You're assuming that the bandwidth usage is maxed out in the handheld mode which is most likely not the case. Especially considering our old discussion about how the power draw increases dramatically with the used bandwidth.
 

mrklaw

MrArseFace
Considering this is a launch game originally built for older hardware and it STILL has performance issues despite these concessions, I'm pretty disappointed with Nintendo's choices for speccing out the Switch.

It would be one thing if this was just their handheld ... but it's not.

So four more years of performance issues, especially for multiplats. This on top of how gimped joycons are if portable mode is your main draw.

Considering this is a launch game and possibly developed with a limited timescale on hardware and OS coming in hot, based on a game from a different architecture...I think it isn't unexpected to have some issues
 
Why didn't Nintendo make the dock a boost box?

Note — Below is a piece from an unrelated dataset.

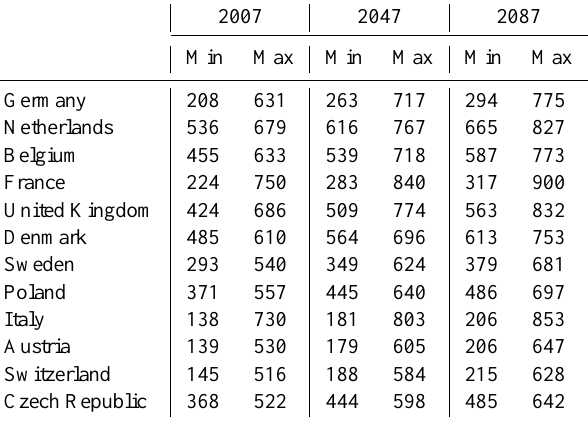
Table 1. National maximum and minimum annual ammonia emis- sion from the standard pig storage facility from the gridded calcu- lations. Note that minimum numbers for Austria, Italy and Switzer- land should be treated with caution due to the dependency of the meteorological data set that was used in the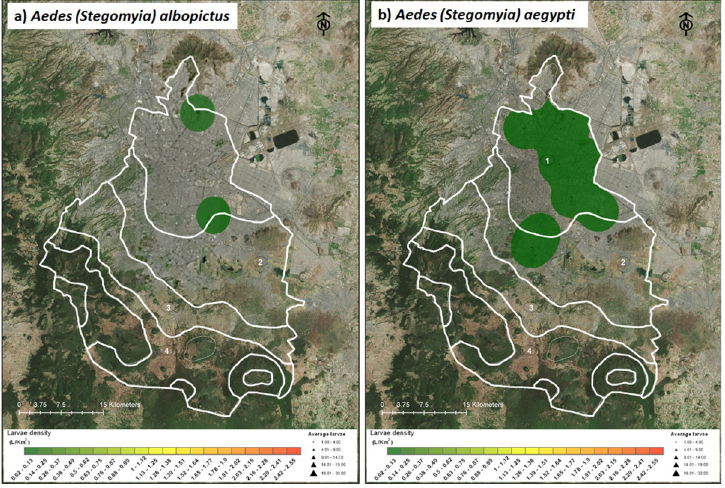
Fig 3. Distribution of Aedes aegypti and Aedes albopictus of Mexico City eggs from ovitraps collected in the present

So many missed opportunities with Switch.
Probably would've been more expensive. People already scoffed at the Switch's $299 price point. I doubt potential customers would pay any more than that.

Do a lot of Nintendo first party games use dynamic resolution? Or is BotW one of the few?
 

daxy

Member
yes but it runs a 1920x1080p image and dynamic scales to 900p, while Wii U uses a 640x720p image and dynamically scales that (instead of a 1280x720p image and has massive graphical improvements, there is a digital foundry video on it from last week, really interesting video

Oh, I see what you mean now. Gotcha.
 

MDave

Member
Drops TO 90%. Interesting. That's a small bit but the game probably needed it on the hardware available.

Is this the first time dynamic resolution is mentioned for Zelda BotW? I guess nobody noticed.

I noticed and posted about it, but no one else noticed I guess.